Agent 1 (Researcher): Gathers source material, statistics, and competitor content. Agent 2 (Outliner): Creates a structured outline based on the research. Agent 3 (Writer): Produces the first draft following the outline. Agent 4 (Editor): Reviews for clarity, accuracy, and style guide compliance. Agent 5 (SEO Optimizer): Adjusts headings, adds keywords, and writes meta descriptions.

Financial Document Processing

Agent 1 (Classifier): Determines document type (invoice, receipt, contract, statement). Agent 2 (Extractor): Pulls structured data based on document type. Agent 3 (Validator): Cross-references extracted data against business rules and existing records. Agent 4 (Router): Sends validated data to the appropriate system (accounting software, CRM, compliance database).
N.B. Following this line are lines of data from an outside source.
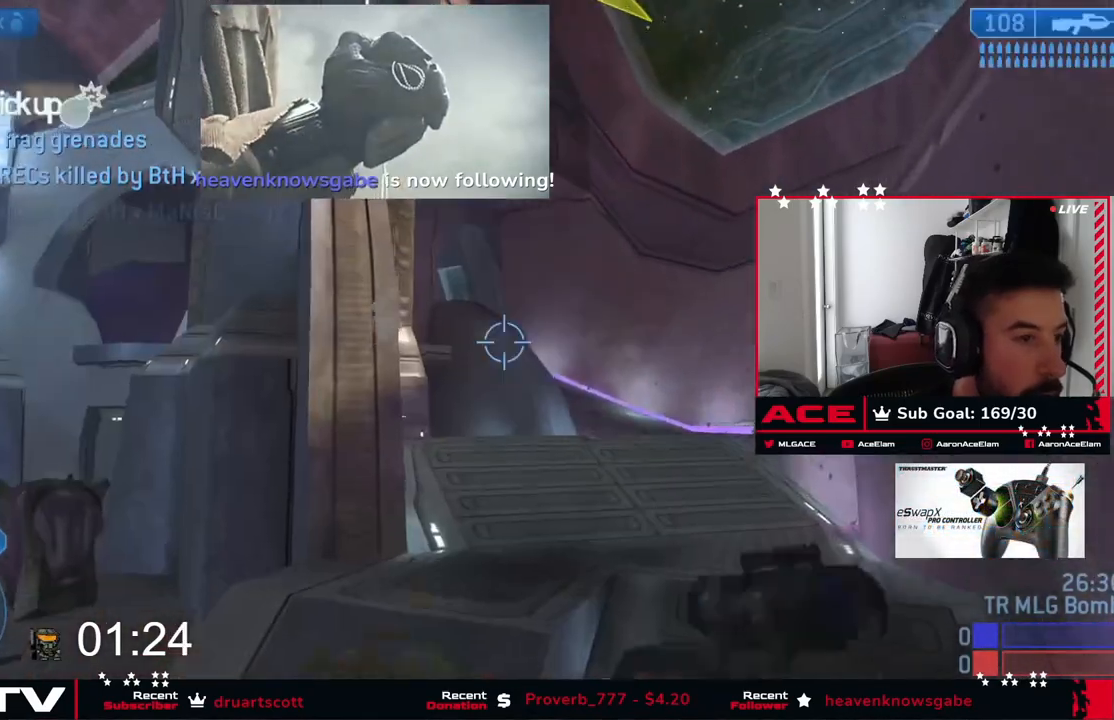
{"buttons": ["L3"], "left_stick": "up-right", "events": [[166, "L3", "up"], [267, "L3", "down"], [367, "L3", "up"], [433, "L3", "down"]]}
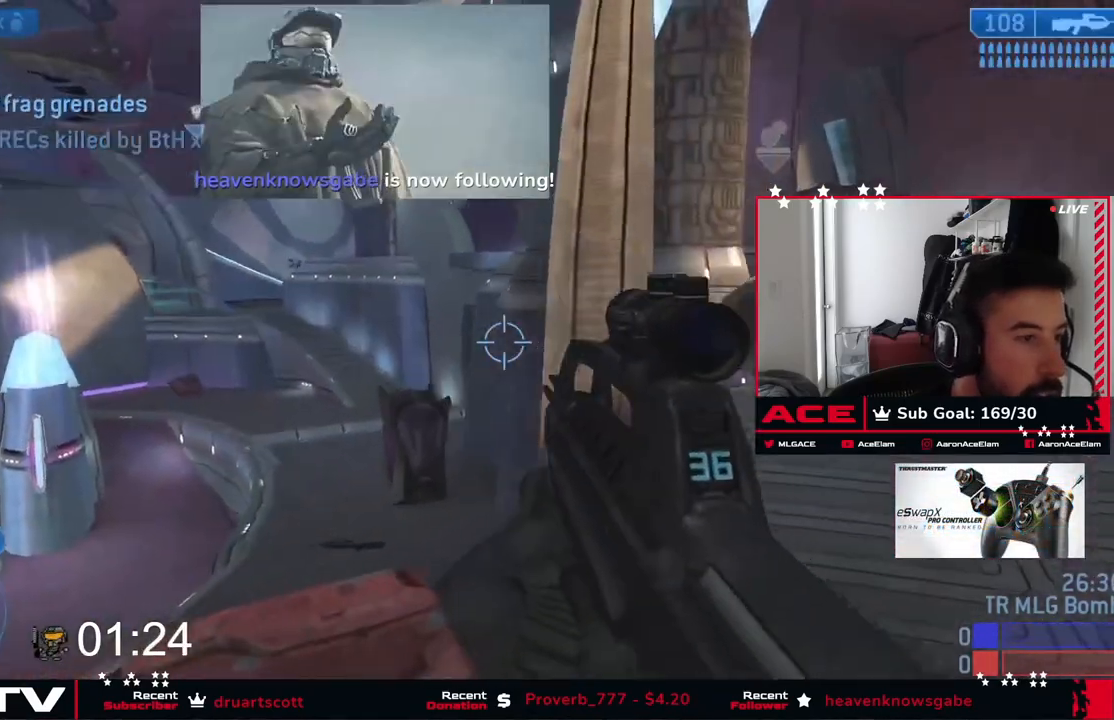
{"buttons": [], "left_stick": "up-left", "events": [[50, "L3", "up"], [334, "R3", "down"], [401, "R3", "up"], [401, "left_stick", "up-left"]]}
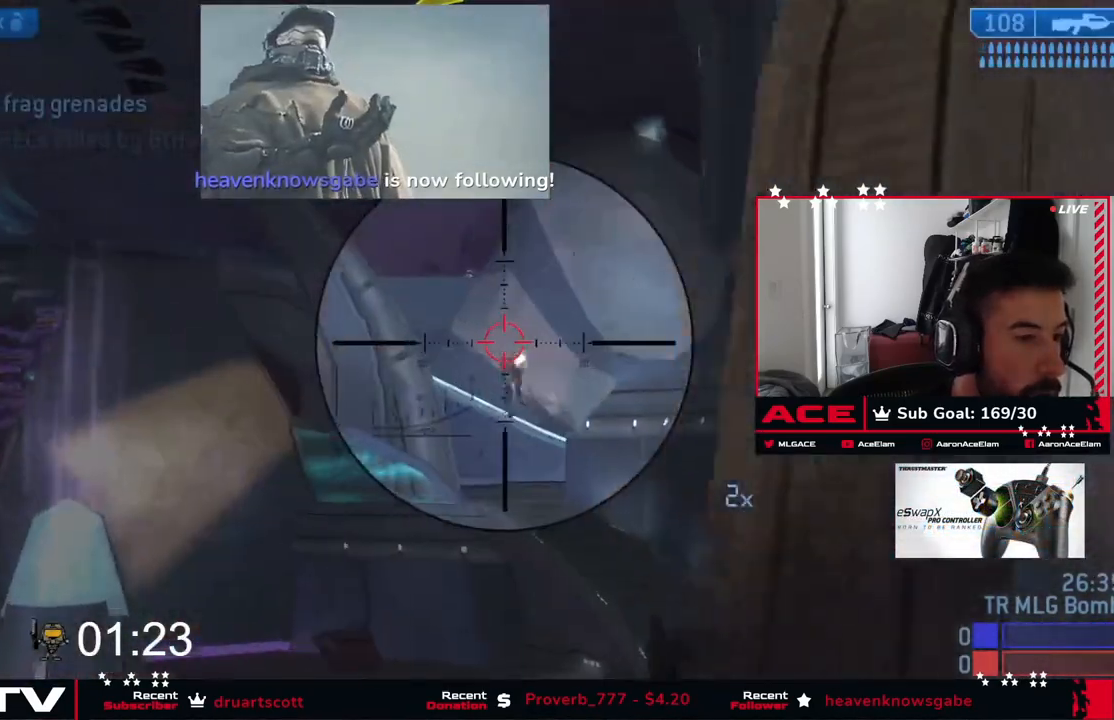
{"buttons": [], "left_stick": "up-right", "events": [[367, "left_stick", "up-right"]]}
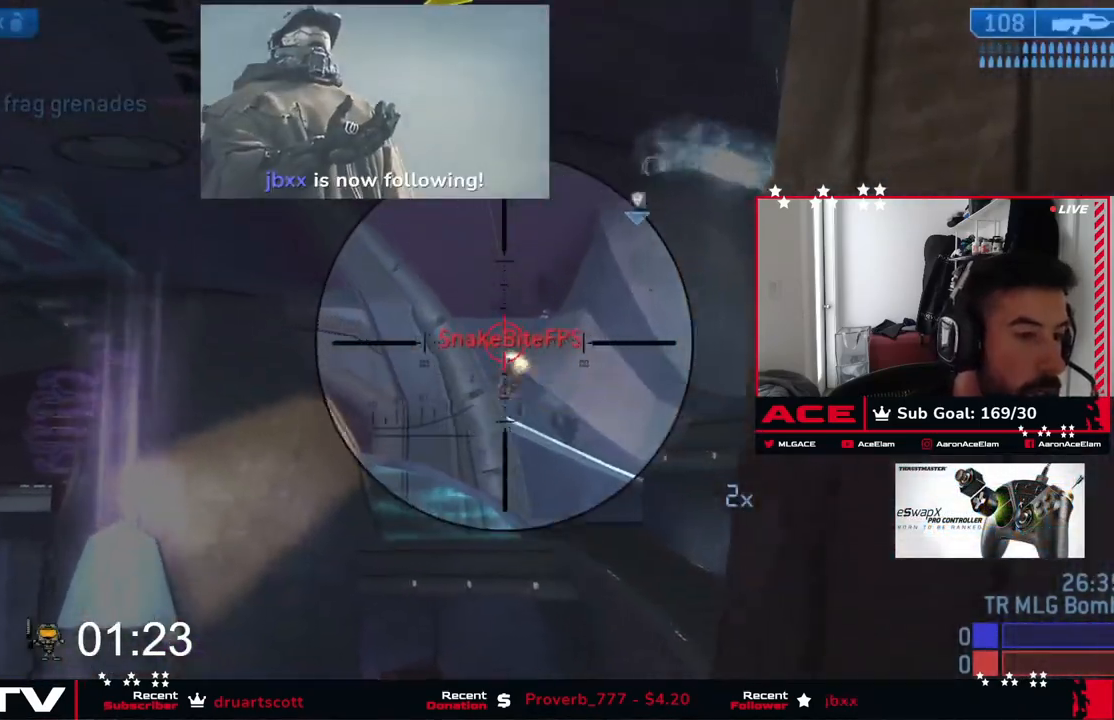
{"buttons": [], "left_stick": "up-right", "events": [[117, "R3", "down"], [200, "R3", "up"]]}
Business workflow automation dashboard showing multi-step AI agent processing pipeline

Error Handling, Reliability, and Monitoring

Multi-agent systems have more failure modes than single agents. Each agent can fail independently, and failures can cascade. Here's how to build reliable systems:

Retry and Fallback Logic

Implement retries with exponential backoff for transient failures (API timeouts, rate limits). For persistent failures, define fallback behavior: try a different model, simplify the task, or escalate to a human. Never let a single agent failure crash the entire workflow.

Timeout Management

Set timeouts for each agent. An agent stuck in a reasoning loop can consume expensive API tokens indefinitely. A 60-second timeout per agent step is reasonable for most tasks. For complex analysis, extend to 120 seconds but never leave it unbounded.

Observability

Log every agent invocation with: the input it received, the tools it called, the output it produced, the tokens consumed, and the latency. Tools like LangSmith, Helicone, or custom logging pipelines give you visibility into what's happening at each step. Without this, debugging a five-agent workflow becomes impossible.

Quality Gates

Insert validation steps between agents. After the extractor agent pulls data from a document, validate that required fields are present and formats are correct before passing to the next agent. Catch errors early rather than letting bad data propagate through the entire pipeline.

Human-in-the-Loop

For high-stakes workflows, build approval checkpoints where a human reviews the agent's work before it proceeds. This isn't a sign of failure. It's a feature. The agents handle 80% of the work, and humans verify the critical 20%.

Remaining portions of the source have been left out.